1. Vivemos tempos maus em Portugal. A mentira torna-se “verdade” e a verdade é atacada como uma “traição anti-patriota” ou como um “desejo para que tudo corra mal” de mentes afectadas por ideologias pérfidas. O PSD e o CDS teriam que sofrer de um elevado grau de masoquismo para desejarem que tudo corra mal e voltarem ser forçados a impor “austeridade” aos portugueses. Será que alguém julga que governar nessas circunstâncias constitui um exercício político apetecível? Além disso, deve custar muito ver um governo destruir de um modo irresponsável o que foi alcançado com sofrimento e sacrifícios de milhões de pessoas. Este governo está a conduzir Portugal de novo para o desastre.

E o governo sabe isso; por isso, mente para esconder o que está a fazer. A mentira como método de governo está a destruir a democracia. Vejamos o que aconteceu nas duas últimas semanas. O governo enviou o plano orçamental para Bruxelas, de acordo com a legislação ratificada pelo Parlamento e com os votos a favor do PS. A Comissão Europeia escreveu uma carta a pedir emendas ao orçamento. O governo enviou três (TRÊS) cartas com medidas adicionais (e a Comissão recusou as duas primeiras como insuficientes). No fim, Mário Centeno alterou o orçamento em mais de mil milhões de Euros.

Mas mesmo assim Bruxelas não ficou tranquila com o orçamento deste governo. Numa medida inédita, convocou uma sessão extraordinária do Colégio de comissários com um único ponto para discussão: o orçamento português. E o resultado da reunião de ontem, ao contrário do que muitos disseram, não foi a aprovação do plano orçamental. O que diz então a Comissão?
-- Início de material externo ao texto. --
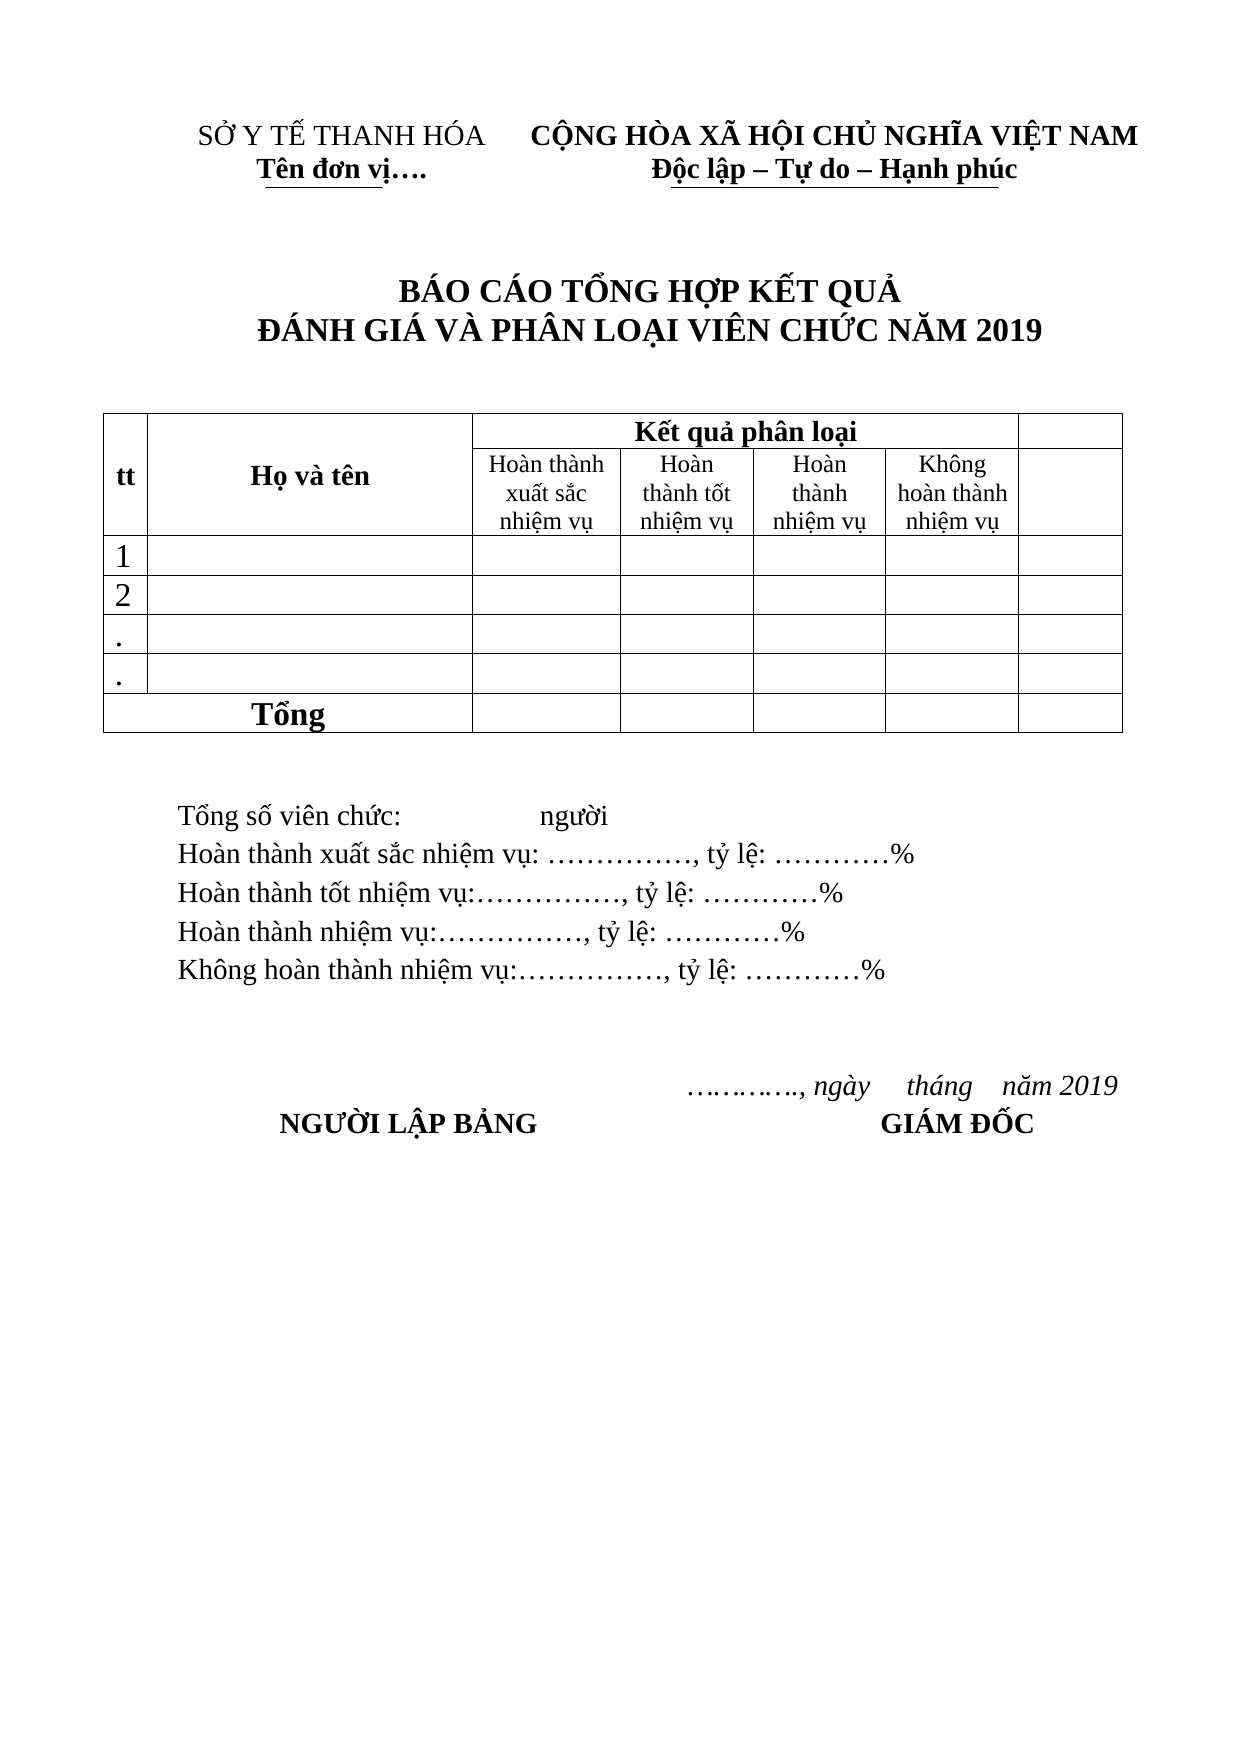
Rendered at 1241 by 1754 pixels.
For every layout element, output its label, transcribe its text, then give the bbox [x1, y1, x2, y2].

Em primeiro lugar, “Portugal corre o risco de incumprimento com as regras do Pacto de Estabilidade.” Em segundo lugar, “a Comissão apela às autoridades portuguesas para adoptarem as medidas necessárias para que o orçamento de 2016 respeite as regras do Pacto de Estabilidade.” Se isto significa a “aprovação” do orçamento, o primeiro-ministro tem claramente um problema com a palavra aprovação. Não entende certamente a palavra do mesmo modo que a maioria dos portugueses. Obviamente, a Comissão recusou a proposta de orçamento do governo português, tal como rejeitou a primeira e a segunda emendas.

PUB • CONTINUE A LER A SEGUIR

Ou seja, este governo colocou Portugal sob “aviso vermelho” (o vermelho é definitivamente a cor favorita deste governo) da Comissão. Em Abril, Maio, teremos o regresso da triste e desgastante novela Lisboa-Bruxelas. Estas duas semanas, de resto, mostraram como será a vida deste governo: um estado de negociação permanente sobre questões orçamentais. Internamente, estará sempre a negociar com o PCP e com o BE (pobre Centeno, por esta altura deve ter pesadelos com o João Oliveira e a Mariana Mortágua). Na frente externa, iniciou um conflito orçamental com a União Europeia, com altos e baixos, mas que acompanhará o governo até ao fim, e com tendência para piorar com o tempo. Um governo que queria “começar um tempo novo” já se condenou a estar refém das questões orçamentais e financeiras, em vez de se concentrar no crescimento económico e nas reformas que o país precisa. Temos um governo que em lugar de governar para melhorar o futuro do país, está a ajustar contas com o passado.

Em grande parte, o governo português iniciou o conflito com a União Europeia devido a uma análise errada do momento político europeu. Convenceu-se que a crise dos refugiados e o referendo britânico levariam Bruxelas e Berlim a serem muito mais tolerantes em relação a desvios orçamentais. Quem se preocuparia com Portugal quando se joga o futuro de Schengen, e talvez da própria Merkel, e a manutenção do Reino Unido na EU? Mas os cálculos do governo estavam errados. Os parceiros europeus fazem uma distinção entre as questões da zona Euro e o problema dos refugiados e continuam a seguir com muita atenção tudo o que possa provocar uma nova crise na zona Euro. Aliás, juntar à crise dos refugiados uma crise do Euro é que deve ser evitado a todo o custo. Por isso, e mais uma vez numa situação invulgar, Merkel elogiou o anterior PM ao lado de António Costa.

Bem sei que a esquerda fica atónita sempre e quando a direita faz oposição ao seus governos. No mundo ideal das esquerdas, elas vão para o governo, seja qual for o resultado eleitoral, esperando que a direita fique calada e quieta na oposição. Mas, em democracia, não há nada mais salutar e patriótico do que manter o poder político sob escrutínio. Agora, por vontade das esquerdas, compete à direita estar fora do governo. Assim será. A oposição será feita com zelo. Habituem-se.

2. Marcelo Rebelo de Sousa escolheu Fernando Frutuoso de Melo para chefe da Casa Civil, A escolha não poderia ter sido mais acertada, dada a experiência e competência demonstrada por FFM nos anos que trabalhou na Comissão Europeia. Além disso, Rebelo de Sousa terá um canal directo para Bruxelas, sem depender das informações dadas pelo governo. Num momento em que Bruxelas faz parte da política nacional, o novo Presidente escolheu muito bem.